John Hewitt was born at 96 Cliftonpark Avenue, Belfast, on 28th October 1907 the only son of Robert Telford Hewitt and his wife Elinor Robinson, and educated at Agnes Street National School (where is father was principal), Methodist College, and Queen's University, Belfast, where he took a BA in English. He also briefly attended the Royal Belfast Academical Institution and Stranmillis College.

From 1930 to 1957 Hewitt worked in the Belfast Museum and Art Gallery, and while living at 18 Mountcharles published his first substantial book of poems, No Rebel Word (1948). (He had earlier published two small pamphlets, Conacre in 1943 and Compass: Two Poems in 1944.) In 1957, having been passed over for the directorship of the Museum, supposedly because of his left-wing views, he resigned from his position there and took up the post of Art Director of the Herbert Art Gallery and Museum in Coventry, where he stayed until his retirement in 1972.

There were further publications during these years - including Collected Poems 1932 -1967 in 1968 - but his most productive period followed his retirement, when he moved back to Belfast to live at 11 Stockman's Lane.

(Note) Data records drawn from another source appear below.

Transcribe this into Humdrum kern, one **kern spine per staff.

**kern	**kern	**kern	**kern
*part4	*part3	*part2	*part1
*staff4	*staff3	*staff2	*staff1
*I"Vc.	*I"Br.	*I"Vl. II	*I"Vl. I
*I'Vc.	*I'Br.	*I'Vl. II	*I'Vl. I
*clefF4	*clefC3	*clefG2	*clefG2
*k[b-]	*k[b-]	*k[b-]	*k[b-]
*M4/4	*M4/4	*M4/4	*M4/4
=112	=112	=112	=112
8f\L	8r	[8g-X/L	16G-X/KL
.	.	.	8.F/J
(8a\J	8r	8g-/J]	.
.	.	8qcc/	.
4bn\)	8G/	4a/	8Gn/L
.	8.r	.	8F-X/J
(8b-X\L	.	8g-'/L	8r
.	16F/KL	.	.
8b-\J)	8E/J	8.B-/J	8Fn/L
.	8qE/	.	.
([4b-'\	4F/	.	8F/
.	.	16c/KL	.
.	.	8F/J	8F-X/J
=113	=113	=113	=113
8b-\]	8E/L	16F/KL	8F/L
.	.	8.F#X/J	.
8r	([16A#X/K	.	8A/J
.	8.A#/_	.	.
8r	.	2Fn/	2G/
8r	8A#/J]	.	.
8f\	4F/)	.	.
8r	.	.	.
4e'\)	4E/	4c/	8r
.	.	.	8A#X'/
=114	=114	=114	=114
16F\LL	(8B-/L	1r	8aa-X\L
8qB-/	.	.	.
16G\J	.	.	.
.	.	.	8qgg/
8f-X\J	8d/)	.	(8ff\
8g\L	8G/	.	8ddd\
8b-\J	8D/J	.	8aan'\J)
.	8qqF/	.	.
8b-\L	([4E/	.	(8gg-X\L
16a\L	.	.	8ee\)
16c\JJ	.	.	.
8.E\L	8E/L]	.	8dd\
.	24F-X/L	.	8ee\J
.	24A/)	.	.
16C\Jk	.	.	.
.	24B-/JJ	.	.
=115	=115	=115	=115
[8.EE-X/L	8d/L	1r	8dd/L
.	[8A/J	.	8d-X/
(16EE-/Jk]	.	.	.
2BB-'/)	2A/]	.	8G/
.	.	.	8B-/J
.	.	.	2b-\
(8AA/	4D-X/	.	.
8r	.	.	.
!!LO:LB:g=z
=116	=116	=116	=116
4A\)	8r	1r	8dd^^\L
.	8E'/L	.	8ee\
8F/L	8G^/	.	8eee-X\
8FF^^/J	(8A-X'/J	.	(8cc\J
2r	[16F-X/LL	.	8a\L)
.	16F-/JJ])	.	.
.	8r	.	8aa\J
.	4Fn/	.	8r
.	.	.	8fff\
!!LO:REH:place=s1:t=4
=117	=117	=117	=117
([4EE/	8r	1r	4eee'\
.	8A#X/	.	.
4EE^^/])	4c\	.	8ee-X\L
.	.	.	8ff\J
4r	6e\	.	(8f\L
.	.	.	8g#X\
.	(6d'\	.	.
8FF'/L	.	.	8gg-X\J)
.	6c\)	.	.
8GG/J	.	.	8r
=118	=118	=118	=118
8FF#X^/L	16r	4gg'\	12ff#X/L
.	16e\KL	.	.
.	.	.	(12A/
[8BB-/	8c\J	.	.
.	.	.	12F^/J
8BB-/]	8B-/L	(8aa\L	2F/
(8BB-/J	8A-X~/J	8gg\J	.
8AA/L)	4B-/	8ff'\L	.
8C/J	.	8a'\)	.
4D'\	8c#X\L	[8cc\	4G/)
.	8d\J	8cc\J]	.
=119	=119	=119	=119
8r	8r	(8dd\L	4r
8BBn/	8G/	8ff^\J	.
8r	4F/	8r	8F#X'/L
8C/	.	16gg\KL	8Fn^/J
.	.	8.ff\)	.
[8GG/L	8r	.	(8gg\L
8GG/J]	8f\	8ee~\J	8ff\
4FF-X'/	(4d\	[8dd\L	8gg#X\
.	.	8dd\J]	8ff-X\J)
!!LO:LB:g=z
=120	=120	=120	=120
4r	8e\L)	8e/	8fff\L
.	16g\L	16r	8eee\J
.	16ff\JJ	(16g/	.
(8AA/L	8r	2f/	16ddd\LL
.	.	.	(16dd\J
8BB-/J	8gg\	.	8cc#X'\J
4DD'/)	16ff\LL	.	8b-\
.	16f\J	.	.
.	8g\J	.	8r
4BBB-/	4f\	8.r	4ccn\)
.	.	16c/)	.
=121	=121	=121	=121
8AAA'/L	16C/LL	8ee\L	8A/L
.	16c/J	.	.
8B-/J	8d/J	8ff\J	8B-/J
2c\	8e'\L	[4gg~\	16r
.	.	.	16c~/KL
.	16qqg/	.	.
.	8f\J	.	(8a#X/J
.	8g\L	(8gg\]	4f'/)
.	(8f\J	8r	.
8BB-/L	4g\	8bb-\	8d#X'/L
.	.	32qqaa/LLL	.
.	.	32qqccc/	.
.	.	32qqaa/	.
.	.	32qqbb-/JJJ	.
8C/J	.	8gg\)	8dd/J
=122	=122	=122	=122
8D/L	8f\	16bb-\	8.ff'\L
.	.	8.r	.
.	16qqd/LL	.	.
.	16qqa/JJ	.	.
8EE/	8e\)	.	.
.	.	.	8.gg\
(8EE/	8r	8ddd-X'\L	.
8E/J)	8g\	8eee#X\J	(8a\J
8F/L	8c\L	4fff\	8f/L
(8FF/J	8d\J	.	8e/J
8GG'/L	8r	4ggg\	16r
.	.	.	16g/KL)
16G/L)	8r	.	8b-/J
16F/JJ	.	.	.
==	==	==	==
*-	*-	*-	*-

During that time he published seven new poetry collections, a book on the rhyming weaver-poets of Antrim and Down, and monographs on the artists John Luke and Colin Middleton. Between 1976 and 1979 he was the first writer-in-residence at Queen's University, Belfast, and in 1983 was made a freeman of the City of Belfast.

 Hewitt described himself as a "man of the left" and with his wife Roberta was involved with organisations like the British Labour Party, The Fabian Society, the Left Book Club and the Peace League. He was an early advocate of the idea of regionalism inside Ireland and notably described himself as "Ulster, Irish, British and European." He stood in a direct line of descent from the political liberals of 1798. In 1978 the Arts Council for Northern Ireland produced a short film about John Hewitt, and he was awarded honorary doctorates from both the University of Ulster and Queen's University, Belfast. His lasting contribution to the arts in Ulster is recognised in the annual John Hewitt International Summer School. He died on 27 June 1987.